Ingredients:
- 2 lbs sweet potatoes, peeled and cubed
- 1 tbsp ginger paste
- 2 small green chilies, finely minced
- 1/2 tsp salt
- 1 tsp cumin powder
- 1 tsp garam masala
- 1/2 tsp amchur
- 1/2 tsp red chili powder
- 1/4 tsp turmeric powder
- 1/4 cup cornstarch
- 2 tbsp neutral oil
- 2 tbsp fresh cilantro, finely chopped
Instructions:
- Boil the sweet potato cubes until fork-tender but not falling apart. Drain them completely and let them steam-dry in the colander for 5 minutes.
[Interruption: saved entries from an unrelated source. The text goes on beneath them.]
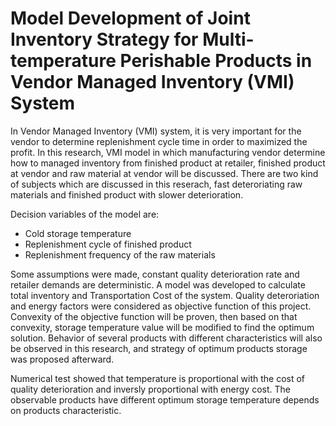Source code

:# Model Development of Joint Inventory Strategy for Multi-temperature Perishable Products in Vendor Managed Inventory (VMI) System

In Vendor Managed Inventory (VMI) system, it is very important for the vendor to determine replenishment cycle time in order to maximized the profit. In this research, VMI model in which manufacturing vendor determine how to managed inventory from finished product at retailer, finished product at vendor and raw material at vendor will be discussed. There are two kind of subjects which are discussed in this reserach, fast deteroriating raw materials and finished product with slower deterioration.

Decision variables of the model are:
- Cold storage temperature
- Replenishment cycle of finished product
- Replenishment frequency of the raw materials

Some assumptions were made, constant quality deterioration rate and retailer demands are deterministic. A model was developed to calculate total inventory and Transportation Cost of the system. Quality deteroriation and energy factors were considered as objective function of this project. Convexity of the objective function will be proven, then based on that convexity, storage temperature value will be modified to find the optimum solution. Behavior of several products with different characteristics will also be observed in this research, and strategy of optimum products storage was proposed afterward.

Numerical test showed that temperature is proportional with the cost of quality deterioration and inversly proportional with energy cost. The observable products have different optimum storage temperature depends on products characteristic.
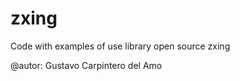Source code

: zxing
=====

Code with examples of use library open source zxing

@autor: Gustavo Carpintero del Amo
- Mash the sweet potatoes in a bowl until smooth and lump-free.
- Fold in the ginger paste, minced chilies, cumin powder, garam masala, amchur, red chili powder, and turmeric powder. Mix until the mash is a deep, spiced ochre color.
- Stir in the finely chopped fresh cilantro.
- Gradually add the cornstarch, kneading it into the dough until it no longer sticks to your palms.
- Shape the mixture into 2-inch discs, pressing firmly.
- Heat neutral oil in a skillet over medium-high heat. Fry the patties for 3-4 minutes per side until a mahogany-colored, crispy crust forms.